ASSIGNMENT
Under this line are the records; write out word for word the part that begins at the line containing "table_cell [1306, 564, 1493, 604]" and ends at the line containing "table_header [81, 482, 212, 521]", and no more.

STORED DATA
────────────────
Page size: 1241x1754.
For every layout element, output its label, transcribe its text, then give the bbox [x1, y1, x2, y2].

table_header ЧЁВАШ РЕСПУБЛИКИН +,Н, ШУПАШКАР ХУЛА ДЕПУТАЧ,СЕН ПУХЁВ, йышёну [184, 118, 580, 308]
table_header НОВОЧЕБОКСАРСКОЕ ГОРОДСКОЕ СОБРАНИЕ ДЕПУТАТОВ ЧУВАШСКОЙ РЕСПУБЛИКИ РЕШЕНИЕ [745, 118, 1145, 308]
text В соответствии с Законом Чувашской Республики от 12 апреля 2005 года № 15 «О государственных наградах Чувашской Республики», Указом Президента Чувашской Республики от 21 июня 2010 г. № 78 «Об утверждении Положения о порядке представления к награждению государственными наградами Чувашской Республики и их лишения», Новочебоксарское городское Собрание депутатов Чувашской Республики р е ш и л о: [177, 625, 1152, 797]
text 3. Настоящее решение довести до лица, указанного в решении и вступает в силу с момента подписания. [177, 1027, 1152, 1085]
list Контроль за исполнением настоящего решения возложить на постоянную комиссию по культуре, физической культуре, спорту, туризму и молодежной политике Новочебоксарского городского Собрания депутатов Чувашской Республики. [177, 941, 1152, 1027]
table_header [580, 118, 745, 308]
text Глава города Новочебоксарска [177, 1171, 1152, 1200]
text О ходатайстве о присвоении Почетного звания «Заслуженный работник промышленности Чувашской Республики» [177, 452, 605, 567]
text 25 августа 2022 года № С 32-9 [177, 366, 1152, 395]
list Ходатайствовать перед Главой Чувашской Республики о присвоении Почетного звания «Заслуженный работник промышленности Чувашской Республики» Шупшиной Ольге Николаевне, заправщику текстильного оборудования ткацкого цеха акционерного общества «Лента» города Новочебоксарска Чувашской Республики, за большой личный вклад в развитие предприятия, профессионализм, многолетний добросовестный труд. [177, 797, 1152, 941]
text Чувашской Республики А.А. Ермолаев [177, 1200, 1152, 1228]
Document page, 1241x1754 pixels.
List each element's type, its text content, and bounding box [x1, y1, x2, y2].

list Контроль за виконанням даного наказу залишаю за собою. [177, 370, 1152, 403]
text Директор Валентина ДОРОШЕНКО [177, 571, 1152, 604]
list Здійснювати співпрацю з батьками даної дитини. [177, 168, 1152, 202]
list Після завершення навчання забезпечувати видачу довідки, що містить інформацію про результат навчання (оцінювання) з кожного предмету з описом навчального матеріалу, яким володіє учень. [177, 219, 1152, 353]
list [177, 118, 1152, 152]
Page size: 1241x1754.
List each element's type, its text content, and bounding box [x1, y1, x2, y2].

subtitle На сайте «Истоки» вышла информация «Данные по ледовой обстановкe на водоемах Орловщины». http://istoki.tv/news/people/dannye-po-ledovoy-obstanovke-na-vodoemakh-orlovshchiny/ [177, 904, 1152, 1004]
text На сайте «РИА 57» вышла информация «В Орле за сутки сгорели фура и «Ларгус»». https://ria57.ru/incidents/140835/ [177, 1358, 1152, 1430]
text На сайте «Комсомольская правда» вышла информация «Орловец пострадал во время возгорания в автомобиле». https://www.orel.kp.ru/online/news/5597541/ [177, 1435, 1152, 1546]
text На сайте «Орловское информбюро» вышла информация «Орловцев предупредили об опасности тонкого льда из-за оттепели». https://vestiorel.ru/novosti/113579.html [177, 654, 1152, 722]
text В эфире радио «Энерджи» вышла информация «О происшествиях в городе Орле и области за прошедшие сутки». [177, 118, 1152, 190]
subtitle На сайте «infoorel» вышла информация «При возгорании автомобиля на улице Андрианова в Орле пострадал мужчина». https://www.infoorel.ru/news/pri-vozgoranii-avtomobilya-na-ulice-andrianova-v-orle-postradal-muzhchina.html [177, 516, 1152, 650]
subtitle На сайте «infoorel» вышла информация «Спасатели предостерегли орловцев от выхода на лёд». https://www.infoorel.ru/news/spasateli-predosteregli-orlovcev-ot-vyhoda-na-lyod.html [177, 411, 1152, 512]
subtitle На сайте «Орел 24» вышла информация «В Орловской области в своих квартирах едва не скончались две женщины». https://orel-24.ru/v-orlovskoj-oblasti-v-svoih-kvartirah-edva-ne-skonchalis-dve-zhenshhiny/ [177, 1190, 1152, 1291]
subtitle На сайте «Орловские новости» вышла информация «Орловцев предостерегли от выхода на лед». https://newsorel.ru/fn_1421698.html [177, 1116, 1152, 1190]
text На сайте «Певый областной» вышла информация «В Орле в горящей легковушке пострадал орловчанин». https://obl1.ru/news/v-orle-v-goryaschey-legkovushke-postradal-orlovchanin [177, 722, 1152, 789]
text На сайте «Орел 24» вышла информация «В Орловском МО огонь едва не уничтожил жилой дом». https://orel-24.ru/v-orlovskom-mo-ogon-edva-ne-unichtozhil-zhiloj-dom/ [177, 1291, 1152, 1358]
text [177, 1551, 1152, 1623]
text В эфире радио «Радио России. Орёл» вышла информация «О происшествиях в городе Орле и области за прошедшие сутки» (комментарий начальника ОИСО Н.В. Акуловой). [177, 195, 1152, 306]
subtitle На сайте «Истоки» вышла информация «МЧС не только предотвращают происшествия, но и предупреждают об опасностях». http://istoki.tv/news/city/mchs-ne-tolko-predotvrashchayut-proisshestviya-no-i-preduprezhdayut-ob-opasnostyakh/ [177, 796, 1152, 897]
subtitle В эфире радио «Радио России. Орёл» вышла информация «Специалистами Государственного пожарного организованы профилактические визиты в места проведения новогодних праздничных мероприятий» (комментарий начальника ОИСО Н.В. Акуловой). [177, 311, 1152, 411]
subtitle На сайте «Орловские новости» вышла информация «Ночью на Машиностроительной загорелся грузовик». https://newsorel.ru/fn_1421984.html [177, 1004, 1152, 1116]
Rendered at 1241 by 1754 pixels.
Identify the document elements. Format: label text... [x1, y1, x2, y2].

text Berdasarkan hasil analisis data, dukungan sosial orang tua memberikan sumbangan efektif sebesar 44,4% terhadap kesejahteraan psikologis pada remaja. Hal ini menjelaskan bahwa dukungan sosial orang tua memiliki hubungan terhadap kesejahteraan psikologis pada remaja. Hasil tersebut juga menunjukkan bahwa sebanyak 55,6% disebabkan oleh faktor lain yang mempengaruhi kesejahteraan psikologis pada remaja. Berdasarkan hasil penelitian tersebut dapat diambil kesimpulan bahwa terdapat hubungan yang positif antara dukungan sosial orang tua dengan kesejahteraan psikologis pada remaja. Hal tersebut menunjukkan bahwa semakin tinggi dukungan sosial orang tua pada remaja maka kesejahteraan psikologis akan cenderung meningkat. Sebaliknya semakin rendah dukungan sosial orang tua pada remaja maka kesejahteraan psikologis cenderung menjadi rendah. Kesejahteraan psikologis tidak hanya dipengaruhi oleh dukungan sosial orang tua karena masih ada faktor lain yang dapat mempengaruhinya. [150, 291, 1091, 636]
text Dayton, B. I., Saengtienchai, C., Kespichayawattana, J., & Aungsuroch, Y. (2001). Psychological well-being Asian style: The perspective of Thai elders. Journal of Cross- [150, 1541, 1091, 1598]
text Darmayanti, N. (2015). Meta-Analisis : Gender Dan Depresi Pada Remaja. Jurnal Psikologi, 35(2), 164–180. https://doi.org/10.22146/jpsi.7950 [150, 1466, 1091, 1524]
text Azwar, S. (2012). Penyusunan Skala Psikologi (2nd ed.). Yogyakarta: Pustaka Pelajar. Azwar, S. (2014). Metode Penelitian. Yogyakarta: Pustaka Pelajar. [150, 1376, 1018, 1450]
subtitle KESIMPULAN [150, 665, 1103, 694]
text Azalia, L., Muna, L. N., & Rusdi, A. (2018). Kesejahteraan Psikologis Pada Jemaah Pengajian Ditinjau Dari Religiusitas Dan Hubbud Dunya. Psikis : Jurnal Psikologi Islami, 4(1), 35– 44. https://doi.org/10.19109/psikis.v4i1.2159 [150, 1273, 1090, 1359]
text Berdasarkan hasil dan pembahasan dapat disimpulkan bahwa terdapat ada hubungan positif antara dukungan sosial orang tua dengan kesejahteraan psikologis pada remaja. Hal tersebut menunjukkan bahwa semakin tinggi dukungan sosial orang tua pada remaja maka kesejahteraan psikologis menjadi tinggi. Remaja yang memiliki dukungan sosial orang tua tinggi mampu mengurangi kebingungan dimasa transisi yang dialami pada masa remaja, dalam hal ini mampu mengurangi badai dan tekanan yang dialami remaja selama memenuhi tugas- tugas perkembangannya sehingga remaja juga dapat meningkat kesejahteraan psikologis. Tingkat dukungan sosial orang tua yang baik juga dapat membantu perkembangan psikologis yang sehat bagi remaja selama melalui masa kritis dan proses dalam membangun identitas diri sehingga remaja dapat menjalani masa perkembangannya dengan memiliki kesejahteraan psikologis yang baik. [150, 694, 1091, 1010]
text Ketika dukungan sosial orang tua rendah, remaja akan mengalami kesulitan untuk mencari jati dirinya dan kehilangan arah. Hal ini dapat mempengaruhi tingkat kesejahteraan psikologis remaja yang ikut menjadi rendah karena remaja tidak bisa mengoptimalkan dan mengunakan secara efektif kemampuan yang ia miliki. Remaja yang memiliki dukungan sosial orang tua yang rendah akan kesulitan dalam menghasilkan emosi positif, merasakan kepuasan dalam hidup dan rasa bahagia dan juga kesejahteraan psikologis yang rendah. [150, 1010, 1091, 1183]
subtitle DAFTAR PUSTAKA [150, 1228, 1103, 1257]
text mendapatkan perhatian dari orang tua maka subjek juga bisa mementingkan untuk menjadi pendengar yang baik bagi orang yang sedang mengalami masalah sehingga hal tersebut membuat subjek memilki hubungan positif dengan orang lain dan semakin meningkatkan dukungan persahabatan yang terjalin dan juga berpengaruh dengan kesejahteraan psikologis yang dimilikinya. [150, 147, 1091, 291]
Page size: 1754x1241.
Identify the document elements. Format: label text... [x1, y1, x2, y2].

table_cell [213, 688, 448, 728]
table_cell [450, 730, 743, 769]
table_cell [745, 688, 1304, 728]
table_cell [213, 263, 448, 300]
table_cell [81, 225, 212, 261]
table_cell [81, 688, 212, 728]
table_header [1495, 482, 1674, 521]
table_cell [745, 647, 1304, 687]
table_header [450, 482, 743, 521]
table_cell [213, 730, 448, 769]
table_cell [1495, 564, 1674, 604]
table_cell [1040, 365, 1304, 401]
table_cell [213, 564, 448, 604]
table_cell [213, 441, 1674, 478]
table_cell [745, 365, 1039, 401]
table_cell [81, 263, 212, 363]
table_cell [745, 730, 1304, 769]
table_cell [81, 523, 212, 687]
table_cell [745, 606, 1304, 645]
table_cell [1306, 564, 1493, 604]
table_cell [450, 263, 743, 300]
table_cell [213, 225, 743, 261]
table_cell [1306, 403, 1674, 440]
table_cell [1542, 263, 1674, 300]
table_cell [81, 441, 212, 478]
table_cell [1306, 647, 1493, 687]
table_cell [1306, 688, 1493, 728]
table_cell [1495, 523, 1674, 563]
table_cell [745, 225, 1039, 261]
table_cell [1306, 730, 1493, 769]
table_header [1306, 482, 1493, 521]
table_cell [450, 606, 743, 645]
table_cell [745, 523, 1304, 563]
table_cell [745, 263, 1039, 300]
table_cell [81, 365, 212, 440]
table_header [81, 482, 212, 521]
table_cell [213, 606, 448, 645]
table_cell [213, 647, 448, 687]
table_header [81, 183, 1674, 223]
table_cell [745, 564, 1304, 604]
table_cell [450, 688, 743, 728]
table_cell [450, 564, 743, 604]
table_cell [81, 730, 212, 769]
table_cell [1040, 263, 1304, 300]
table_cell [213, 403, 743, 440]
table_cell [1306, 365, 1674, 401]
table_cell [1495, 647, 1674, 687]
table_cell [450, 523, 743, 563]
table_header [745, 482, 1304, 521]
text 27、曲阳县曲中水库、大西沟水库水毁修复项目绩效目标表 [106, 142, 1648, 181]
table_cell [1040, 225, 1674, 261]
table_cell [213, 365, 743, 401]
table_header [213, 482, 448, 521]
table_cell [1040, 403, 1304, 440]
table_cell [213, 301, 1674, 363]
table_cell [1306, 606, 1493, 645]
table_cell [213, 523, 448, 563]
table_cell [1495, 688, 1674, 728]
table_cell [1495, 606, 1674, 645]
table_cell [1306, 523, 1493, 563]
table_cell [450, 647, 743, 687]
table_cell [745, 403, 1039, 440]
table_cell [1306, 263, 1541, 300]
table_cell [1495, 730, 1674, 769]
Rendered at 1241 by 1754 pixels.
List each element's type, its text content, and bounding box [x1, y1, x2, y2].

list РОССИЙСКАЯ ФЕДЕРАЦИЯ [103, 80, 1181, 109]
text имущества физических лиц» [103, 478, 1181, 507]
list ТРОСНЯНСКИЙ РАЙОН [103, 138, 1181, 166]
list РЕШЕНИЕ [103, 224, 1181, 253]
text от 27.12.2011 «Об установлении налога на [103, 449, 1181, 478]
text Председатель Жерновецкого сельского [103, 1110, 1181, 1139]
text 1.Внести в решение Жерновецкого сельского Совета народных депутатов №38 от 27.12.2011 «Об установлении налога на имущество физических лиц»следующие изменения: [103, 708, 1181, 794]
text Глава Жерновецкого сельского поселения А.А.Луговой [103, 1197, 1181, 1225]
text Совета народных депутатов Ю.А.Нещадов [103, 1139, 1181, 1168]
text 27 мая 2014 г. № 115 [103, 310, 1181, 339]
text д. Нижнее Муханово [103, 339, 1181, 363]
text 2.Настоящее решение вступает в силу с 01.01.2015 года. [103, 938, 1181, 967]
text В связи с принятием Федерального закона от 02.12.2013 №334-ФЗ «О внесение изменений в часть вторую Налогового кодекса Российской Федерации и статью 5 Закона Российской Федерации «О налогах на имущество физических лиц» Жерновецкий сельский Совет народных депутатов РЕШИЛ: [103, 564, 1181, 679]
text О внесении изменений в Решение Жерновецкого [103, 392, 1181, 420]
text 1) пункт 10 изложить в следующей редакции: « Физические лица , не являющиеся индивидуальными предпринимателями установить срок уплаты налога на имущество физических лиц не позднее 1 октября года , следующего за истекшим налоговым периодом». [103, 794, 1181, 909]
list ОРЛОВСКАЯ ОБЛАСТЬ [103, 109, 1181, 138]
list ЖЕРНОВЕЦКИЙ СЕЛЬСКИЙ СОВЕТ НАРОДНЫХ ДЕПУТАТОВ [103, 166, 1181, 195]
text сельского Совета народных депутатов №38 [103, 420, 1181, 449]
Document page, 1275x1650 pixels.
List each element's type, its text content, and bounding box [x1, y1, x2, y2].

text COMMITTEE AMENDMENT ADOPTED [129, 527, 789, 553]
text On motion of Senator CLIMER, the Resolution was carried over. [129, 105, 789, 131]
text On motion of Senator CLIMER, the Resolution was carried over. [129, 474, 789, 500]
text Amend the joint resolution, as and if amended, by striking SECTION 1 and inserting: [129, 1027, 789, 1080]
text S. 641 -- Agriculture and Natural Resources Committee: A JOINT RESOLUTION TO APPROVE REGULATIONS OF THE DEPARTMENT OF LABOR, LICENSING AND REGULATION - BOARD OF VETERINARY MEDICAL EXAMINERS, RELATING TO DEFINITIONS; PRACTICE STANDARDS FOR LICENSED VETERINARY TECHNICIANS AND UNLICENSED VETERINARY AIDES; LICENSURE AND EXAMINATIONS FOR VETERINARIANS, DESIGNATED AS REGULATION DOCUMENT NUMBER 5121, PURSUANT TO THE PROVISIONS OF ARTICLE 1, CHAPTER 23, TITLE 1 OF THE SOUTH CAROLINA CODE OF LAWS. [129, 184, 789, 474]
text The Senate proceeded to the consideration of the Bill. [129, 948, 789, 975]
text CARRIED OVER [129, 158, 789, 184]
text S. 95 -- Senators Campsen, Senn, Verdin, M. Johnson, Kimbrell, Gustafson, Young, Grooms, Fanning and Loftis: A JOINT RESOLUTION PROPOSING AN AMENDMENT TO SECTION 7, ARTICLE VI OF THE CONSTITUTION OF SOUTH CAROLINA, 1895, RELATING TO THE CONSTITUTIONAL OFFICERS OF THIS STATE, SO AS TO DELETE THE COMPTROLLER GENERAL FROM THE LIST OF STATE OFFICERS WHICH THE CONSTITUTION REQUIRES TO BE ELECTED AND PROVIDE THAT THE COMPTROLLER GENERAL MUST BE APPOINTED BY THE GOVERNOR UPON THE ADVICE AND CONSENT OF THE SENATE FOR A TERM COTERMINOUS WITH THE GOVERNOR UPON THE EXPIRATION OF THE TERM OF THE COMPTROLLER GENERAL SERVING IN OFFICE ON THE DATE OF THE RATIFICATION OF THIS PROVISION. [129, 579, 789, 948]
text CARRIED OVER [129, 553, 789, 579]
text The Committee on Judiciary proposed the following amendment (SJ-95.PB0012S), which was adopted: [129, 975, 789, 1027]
────────────────
EXERCISE RESPONSE
table_cell [1306, 564, 1493, 604]
table_cell [450, 263, 743, 300]
table_cell [213, 225, 743, 261]
table_cell [1306, 403, 1674, 440]
table_cell [1542, 263, 1674, 300]
table_cell [81, 441, 212, 478]
table_cell [1306, 647, 1493, 687]
table_cell [1306, 688, 1493, 728]
table_cell [1495, 523, 1674, 563]
table_cell [745, 225, 1039, 261]
table_cell [1306, 730, 1493, 769]
table_header [1306, 482, 1493, 521]
table_cell [450, 606, 743, 645]
table_cell [745, 523, 1304, 563]
table_cell [745, 263, 1039, 300]
table_cell [81, 365, 212, 440]
table_header [81, 482, 212, 521]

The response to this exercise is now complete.